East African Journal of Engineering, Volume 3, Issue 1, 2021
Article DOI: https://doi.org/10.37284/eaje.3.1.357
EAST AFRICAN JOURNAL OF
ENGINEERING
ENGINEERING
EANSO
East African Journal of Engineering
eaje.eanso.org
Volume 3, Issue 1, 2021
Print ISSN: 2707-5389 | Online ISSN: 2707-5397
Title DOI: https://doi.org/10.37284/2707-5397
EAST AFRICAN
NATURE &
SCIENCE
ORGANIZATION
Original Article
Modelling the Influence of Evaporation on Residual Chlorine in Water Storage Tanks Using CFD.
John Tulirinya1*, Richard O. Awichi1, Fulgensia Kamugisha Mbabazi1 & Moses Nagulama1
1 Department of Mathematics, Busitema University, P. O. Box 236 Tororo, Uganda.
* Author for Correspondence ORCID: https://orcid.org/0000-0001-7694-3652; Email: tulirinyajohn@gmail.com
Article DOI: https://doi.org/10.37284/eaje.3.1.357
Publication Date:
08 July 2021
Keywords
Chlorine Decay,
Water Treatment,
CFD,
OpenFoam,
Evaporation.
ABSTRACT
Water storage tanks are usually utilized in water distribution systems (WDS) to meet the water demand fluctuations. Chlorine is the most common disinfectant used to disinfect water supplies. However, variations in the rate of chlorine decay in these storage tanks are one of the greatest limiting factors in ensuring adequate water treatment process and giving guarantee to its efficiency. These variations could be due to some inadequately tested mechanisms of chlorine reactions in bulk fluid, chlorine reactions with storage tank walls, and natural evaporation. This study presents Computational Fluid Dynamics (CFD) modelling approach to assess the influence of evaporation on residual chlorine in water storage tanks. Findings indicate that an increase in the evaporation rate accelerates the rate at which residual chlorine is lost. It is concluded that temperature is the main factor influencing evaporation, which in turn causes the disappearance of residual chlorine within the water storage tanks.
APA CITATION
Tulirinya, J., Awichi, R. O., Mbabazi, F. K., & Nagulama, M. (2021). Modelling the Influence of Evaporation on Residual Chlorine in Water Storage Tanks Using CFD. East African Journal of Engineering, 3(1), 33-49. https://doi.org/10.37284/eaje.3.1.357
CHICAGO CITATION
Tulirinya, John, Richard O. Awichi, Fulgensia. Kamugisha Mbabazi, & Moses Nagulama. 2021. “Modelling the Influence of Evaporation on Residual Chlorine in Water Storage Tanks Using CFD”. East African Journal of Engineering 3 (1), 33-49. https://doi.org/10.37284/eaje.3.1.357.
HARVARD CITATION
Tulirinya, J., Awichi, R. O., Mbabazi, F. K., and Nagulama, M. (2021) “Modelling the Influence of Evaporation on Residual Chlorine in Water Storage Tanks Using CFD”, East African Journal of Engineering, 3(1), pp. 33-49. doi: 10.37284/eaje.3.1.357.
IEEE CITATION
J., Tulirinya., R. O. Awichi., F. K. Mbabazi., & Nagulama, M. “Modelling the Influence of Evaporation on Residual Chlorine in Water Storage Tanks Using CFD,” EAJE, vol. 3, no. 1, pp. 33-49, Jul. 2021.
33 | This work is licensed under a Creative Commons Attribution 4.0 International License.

==

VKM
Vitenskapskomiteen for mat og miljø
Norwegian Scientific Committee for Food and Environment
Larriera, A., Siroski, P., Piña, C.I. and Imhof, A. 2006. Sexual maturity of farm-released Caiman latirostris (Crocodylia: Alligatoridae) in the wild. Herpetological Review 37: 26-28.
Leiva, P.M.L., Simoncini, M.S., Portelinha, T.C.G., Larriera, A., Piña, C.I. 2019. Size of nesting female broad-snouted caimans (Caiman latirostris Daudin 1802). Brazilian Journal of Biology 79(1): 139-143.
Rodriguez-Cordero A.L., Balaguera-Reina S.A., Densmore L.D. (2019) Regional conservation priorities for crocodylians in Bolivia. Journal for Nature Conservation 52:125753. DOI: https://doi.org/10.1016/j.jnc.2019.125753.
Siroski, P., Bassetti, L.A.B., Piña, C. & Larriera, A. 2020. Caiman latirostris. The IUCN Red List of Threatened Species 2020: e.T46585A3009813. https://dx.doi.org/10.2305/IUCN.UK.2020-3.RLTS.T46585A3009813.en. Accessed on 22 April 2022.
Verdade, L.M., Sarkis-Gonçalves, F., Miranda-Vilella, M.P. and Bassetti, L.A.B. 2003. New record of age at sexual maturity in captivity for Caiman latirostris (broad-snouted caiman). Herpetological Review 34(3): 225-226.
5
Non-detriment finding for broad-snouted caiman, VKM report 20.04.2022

--

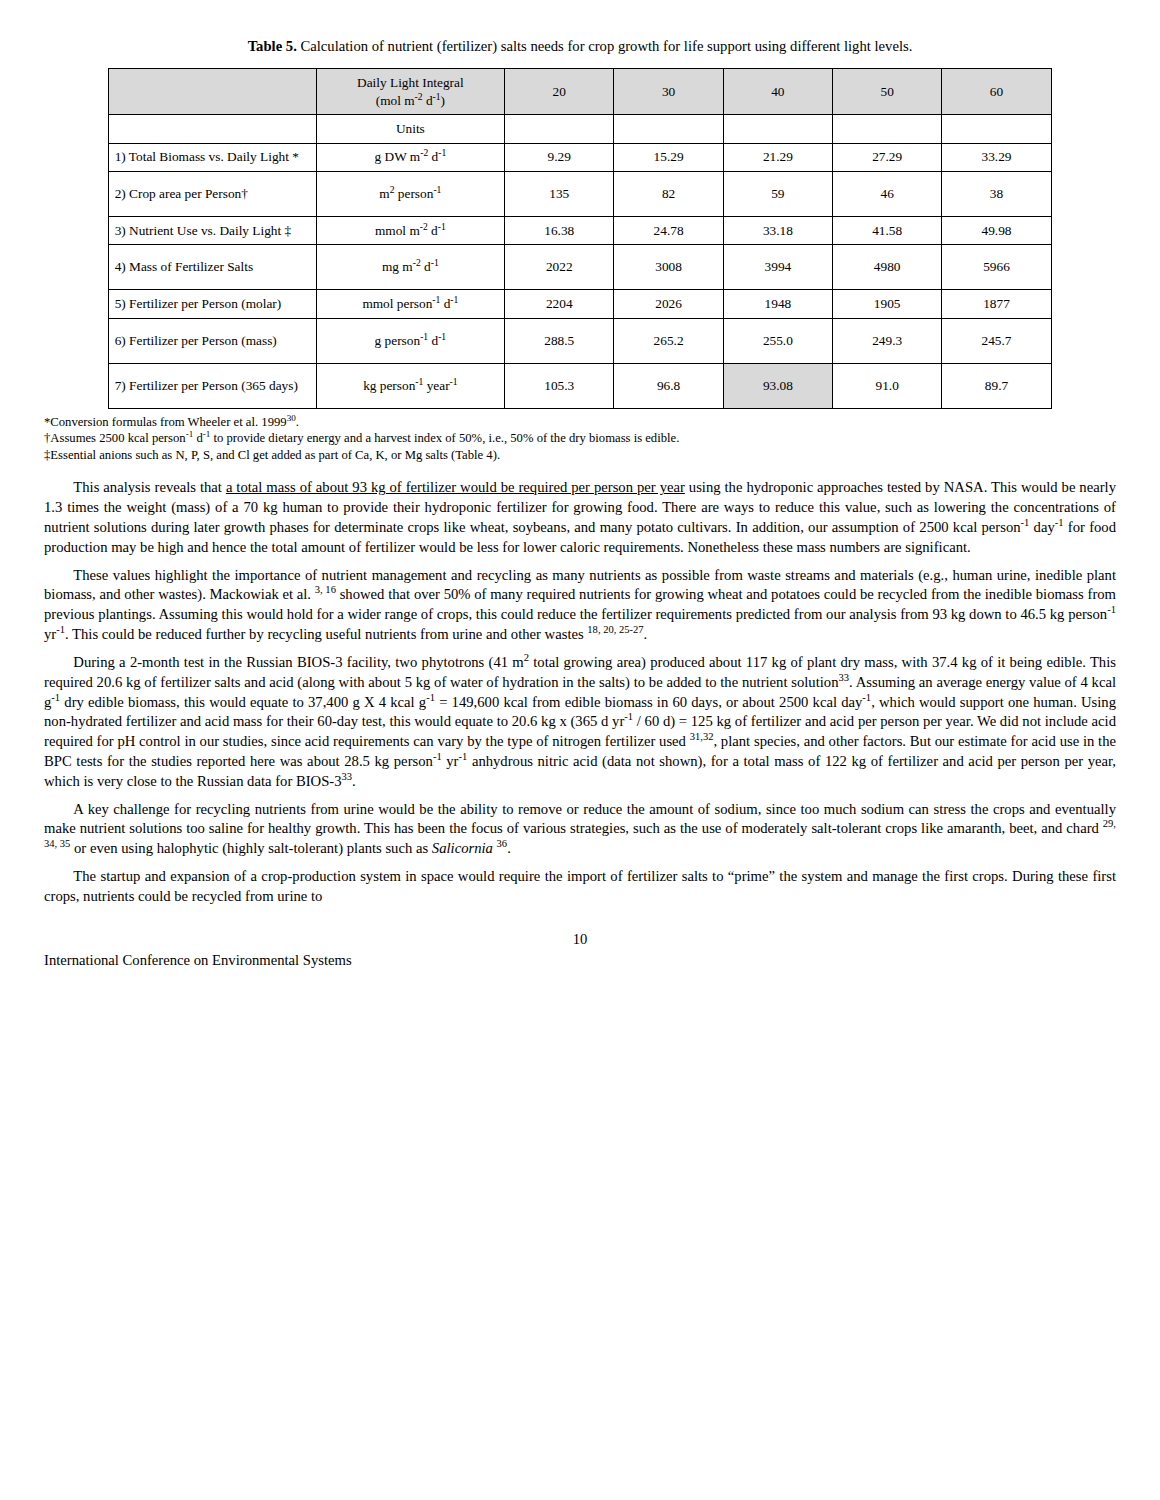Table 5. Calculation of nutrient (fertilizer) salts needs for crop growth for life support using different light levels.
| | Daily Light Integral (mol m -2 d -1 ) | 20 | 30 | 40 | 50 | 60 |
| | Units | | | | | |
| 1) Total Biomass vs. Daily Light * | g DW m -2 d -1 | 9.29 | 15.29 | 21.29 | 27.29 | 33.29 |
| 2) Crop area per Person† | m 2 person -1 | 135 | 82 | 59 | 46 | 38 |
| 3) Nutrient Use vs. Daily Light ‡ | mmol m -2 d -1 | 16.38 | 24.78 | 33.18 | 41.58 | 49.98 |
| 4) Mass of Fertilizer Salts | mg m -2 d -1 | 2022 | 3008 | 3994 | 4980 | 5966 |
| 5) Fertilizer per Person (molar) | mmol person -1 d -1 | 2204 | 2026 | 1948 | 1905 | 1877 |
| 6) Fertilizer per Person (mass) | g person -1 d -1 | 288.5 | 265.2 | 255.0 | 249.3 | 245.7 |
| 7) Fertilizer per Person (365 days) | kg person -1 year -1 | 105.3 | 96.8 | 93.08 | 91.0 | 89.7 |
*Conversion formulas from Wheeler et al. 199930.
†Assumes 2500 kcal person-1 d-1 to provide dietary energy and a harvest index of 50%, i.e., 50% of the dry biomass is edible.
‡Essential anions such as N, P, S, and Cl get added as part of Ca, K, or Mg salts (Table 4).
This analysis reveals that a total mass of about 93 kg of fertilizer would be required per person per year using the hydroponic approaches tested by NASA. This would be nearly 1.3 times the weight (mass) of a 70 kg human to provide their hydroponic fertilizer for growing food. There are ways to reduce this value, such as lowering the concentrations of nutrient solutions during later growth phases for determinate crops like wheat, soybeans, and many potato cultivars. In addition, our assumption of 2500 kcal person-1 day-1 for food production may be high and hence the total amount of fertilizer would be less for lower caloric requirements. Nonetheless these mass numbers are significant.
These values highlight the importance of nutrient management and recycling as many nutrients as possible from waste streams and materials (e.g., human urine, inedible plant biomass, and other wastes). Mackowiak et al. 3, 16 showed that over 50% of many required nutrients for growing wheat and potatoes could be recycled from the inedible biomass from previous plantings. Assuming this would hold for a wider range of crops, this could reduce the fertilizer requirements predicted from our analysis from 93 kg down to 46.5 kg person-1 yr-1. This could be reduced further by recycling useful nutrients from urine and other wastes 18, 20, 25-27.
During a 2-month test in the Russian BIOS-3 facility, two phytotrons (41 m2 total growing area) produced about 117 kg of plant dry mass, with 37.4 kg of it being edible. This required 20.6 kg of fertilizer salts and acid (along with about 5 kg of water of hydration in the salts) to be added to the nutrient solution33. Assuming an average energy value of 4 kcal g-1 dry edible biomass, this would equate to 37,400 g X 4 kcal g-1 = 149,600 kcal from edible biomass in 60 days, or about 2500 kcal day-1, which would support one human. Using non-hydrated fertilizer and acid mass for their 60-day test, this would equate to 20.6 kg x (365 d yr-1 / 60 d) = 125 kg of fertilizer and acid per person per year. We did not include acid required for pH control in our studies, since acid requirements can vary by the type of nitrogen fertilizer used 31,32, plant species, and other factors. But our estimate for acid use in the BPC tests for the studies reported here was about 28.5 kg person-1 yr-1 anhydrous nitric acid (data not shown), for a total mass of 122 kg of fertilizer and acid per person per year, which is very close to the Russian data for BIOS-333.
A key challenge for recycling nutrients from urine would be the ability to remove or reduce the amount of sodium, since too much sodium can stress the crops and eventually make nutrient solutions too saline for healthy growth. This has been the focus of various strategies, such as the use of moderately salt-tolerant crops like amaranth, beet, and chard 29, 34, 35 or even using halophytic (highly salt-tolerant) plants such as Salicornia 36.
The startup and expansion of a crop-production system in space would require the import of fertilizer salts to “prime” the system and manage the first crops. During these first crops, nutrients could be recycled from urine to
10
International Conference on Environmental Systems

PROBLEM DESCRIPTION:
Report the number of lines in the material above that include the string "Kamugisha". Nothing else belongs in the answer.

REPLY TO THE EXERCISE:
2